* **Passage**
⁂
Quantitative Biology / Gene Expression in Development & Disease Seminar

Friday, 01 February 2013 at 11:30am

Room 1400 Biomedical and Physical Sciences Bldg.

Refreshments at 11:15

Speaker:  Wolf Frommer, Department of Plant Biology, Carnegie Institution for Science

Title:  In Vivo Biochemistry with the Help of Genetically Encoded Sensors

Plants are Sensei’s of nutrient acquisition and use efficiency. Individuals, e.g., bristle cone pine, can thrive for thousands of years in one location and acquire adequate amounts of nutrients and distribute them between the different tissues and organs. They control acquisition to avoid toxicity while securing access to the maximal nutrient availability for efficient growth and reproduction. Plants are also masters of distribution, using sophisticated and yet poorly understood regulatory networks to coordinate acquisition, assimilation and delivery with the needs to the various parts of the plant. Humans have been able to affect distribution to their favor, for example to increase the yield of harvestable material per acre. This has been achieved by 1000s of years of breeding; however, still today we do not understand the underlying mechanisms that led to the high efficiency of modern crop plants.
⁂
Entries drawn from a collection:
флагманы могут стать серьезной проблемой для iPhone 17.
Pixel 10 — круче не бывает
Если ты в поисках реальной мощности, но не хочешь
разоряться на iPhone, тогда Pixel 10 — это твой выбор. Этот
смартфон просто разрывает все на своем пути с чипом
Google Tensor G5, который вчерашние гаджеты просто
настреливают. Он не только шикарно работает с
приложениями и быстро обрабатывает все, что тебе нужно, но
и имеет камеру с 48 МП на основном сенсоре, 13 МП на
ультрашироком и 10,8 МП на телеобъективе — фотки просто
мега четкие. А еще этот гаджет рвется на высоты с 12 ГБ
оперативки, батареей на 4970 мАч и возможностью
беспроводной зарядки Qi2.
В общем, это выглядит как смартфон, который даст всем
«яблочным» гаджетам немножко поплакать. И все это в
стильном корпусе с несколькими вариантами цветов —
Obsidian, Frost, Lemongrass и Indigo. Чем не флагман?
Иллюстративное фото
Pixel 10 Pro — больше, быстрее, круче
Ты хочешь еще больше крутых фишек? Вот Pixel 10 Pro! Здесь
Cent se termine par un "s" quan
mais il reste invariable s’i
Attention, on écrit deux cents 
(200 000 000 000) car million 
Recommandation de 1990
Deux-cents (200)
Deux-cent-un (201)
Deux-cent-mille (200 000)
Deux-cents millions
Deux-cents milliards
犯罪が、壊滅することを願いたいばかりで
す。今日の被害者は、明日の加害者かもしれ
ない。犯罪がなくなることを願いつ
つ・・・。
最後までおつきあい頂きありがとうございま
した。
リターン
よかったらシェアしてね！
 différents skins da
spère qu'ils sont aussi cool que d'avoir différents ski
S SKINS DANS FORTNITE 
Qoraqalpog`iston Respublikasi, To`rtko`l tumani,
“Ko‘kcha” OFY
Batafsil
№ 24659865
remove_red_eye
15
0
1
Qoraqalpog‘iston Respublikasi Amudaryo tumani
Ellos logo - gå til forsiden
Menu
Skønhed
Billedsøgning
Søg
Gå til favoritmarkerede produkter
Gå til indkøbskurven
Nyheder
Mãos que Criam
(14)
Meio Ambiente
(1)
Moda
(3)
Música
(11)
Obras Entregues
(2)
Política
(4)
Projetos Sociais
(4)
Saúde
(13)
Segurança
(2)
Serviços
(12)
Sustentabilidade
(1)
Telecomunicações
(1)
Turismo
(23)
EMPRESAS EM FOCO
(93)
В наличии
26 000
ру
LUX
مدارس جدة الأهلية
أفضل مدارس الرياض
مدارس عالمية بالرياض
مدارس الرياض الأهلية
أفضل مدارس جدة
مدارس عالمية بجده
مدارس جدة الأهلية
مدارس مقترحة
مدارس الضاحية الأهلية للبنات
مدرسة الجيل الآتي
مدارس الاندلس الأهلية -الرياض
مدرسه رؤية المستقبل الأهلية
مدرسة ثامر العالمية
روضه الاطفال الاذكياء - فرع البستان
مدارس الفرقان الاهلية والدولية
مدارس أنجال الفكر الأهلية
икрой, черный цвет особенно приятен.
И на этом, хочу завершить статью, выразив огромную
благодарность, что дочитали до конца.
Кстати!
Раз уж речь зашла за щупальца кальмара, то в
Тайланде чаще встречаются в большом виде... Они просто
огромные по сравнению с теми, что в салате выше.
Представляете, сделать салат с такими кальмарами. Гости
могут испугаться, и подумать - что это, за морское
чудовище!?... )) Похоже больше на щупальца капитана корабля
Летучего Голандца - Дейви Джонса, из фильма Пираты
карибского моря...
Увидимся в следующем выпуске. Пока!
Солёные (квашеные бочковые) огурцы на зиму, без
⁂
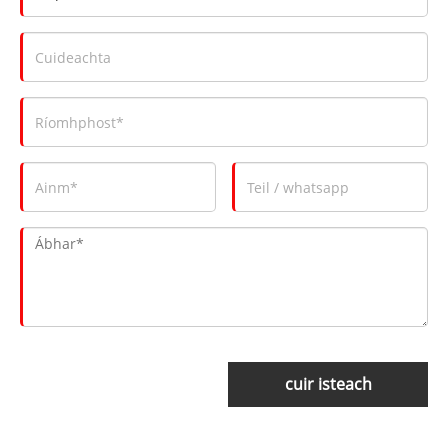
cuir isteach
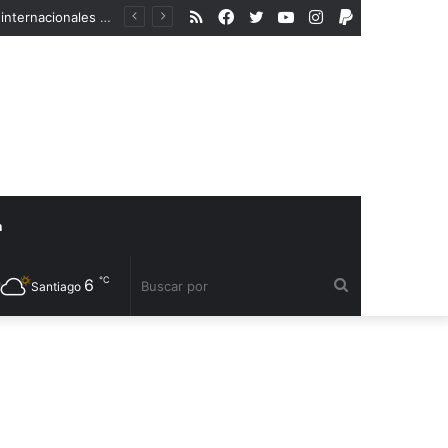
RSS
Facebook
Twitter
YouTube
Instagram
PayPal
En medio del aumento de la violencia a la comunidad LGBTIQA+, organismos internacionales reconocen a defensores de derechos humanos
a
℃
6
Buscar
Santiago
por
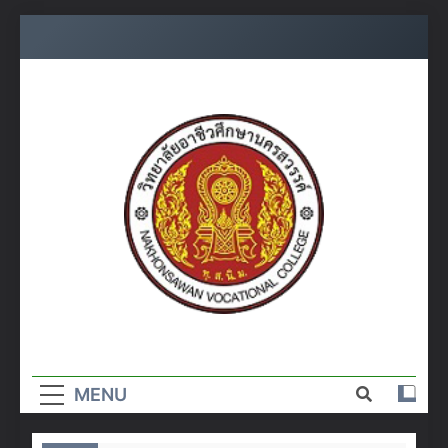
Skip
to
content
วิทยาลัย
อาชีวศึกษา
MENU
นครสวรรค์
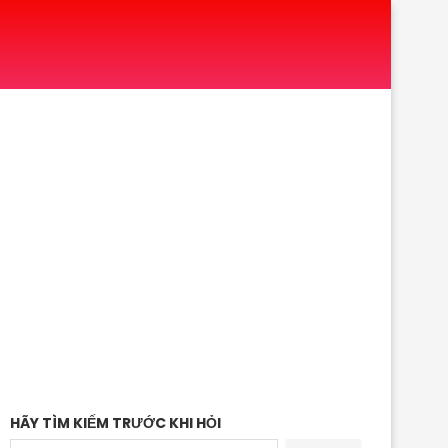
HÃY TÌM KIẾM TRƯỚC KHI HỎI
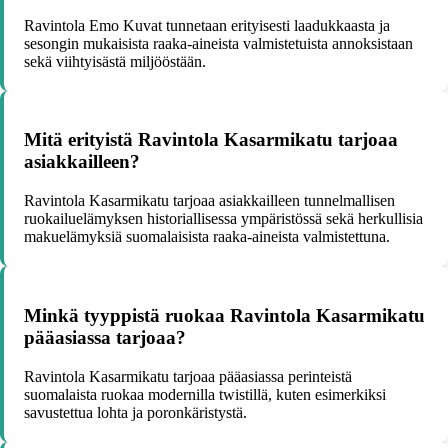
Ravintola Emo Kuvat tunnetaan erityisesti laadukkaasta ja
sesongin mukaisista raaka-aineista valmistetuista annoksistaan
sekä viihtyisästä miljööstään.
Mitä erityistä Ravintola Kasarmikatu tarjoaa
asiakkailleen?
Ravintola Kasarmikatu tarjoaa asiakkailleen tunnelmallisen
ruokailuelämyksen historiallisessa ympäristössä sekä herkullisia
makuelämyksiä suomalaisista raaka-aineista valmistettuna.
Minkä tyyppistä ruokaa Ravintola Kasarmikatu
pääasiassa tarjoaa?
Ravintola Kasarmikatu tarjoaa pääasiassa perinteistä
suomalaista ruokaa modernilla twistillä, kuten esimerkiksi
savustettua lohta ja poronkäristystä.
⁂
Translate this sentence from the seminar announcement into Spanish: "Humans have been able to affect distribution to their favor, for example to increase the yield of harvestable material per acre."

Los seres humanos han podido influir en la distribución a su favor, por ejemplo, para aumentar el rendimiento de material cosechable por acre.